Meta AI announced the release of Llama 2, the latest update to its large language artificial intelligence (AI) model, on July 18.
The company said in an additional Twitter comment:
“We believe an open approach with broad accessibility is the right one for the development of today’s Al models…. Today, we’re releasing Llama 2 … available for free for research & commercial use.”
The new release exceeds Llama 1 in many ways. Llama 2 is trained on 40% more data than its predecessor, has greater context lengths, uses models with up to 70 billion parameters, and features pre-trained models trained on 2 trillion tokens.
The use of public data is another focus of the announcement. Llama 2 was pre-trained on publicly available online data. Its fine-tuned model, Llama-2-chat, makes use of publicly available instruction datasets and over 1 million human annotations.
Meta’s announcement provides data showing that Llama 2 “outperforms” competing open-source language models when tested against several benchmarks including coding, reasoning, proficiency, and knowledge tests. In the introduction of an attached paper, Meta asserts that other publicly released language models cannot fully compete with closed models such as OpenAI’s GPT, Google’s Bard, and Anthropic’s Claude at present.
Meta has also published a statement declaring it intends to take a responsible approach to AI. There, it asserts that “visibility, scrutiny and trust” and an open approach will be beneficial. The statement has been signed by dozens of industry members.

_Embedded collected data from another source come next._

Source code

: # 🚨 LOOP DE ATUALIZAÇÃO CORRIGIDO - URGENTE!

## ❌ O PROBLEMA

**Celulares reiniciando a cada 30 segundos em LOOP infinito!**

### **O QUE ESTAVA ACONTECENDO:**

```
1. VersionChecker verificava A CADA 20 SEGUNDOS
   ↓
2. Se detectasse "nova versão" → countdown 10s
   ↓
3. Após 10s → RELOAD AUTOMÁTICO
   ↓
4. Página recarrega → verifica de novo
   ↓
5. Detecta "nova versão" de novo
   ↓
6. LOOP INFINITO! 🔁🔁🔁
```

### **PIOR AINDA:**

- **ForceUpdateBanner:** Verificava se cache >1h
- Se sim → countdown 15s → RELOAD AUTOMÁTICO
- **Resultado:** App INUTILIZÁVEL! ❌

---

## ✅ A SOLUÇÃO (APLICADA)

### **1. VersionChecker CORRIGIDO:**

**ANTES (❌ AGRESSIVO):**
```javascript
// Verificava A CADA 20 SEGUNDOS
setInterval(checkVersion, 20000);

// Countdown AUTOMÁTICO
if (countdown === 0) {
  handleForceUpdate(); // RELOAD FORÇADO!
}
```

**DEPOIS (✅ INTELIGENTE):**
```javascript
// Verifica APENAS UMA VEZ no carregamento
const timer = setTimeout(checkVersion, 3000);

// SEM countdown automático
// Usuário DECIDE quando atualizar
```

Llama 2 is part of a bigger picture
The announcement represents the latest step toward making Llama public. Meta released Llama under a non-commercial license in February. Shortly after that limited release, Llama’s source code leaked to the public in its entirety.
The latest release, however, allows the project’s code to be used in commercial applications, meaning that the AI model could soon be used in a variety of products.
Meta names several major companies as partners and supporters including Microsoft, AWS, IBM, and Nvidia. The crypto-friendly VC firm Andreessen Horowitz (a16z) is also among those supporters. Those companies and others will build with Llama, will provide access through cloud services, and will carry out research, according to Meta.
Meta previously announced plans to launch consumer-facing AI apps, which are expected to be integrated with its Facebook platform and its other products. It is also in the process of launching AI-powered speech generator tools and ad suites.
While Meta’s AI products do not rely on cryptocurrency or blockchain, more general anticipation around AI has produced a robust blockchain AI sector. AI-related cryptocurrency tokens currently have a market cap of at least $2.67 billion.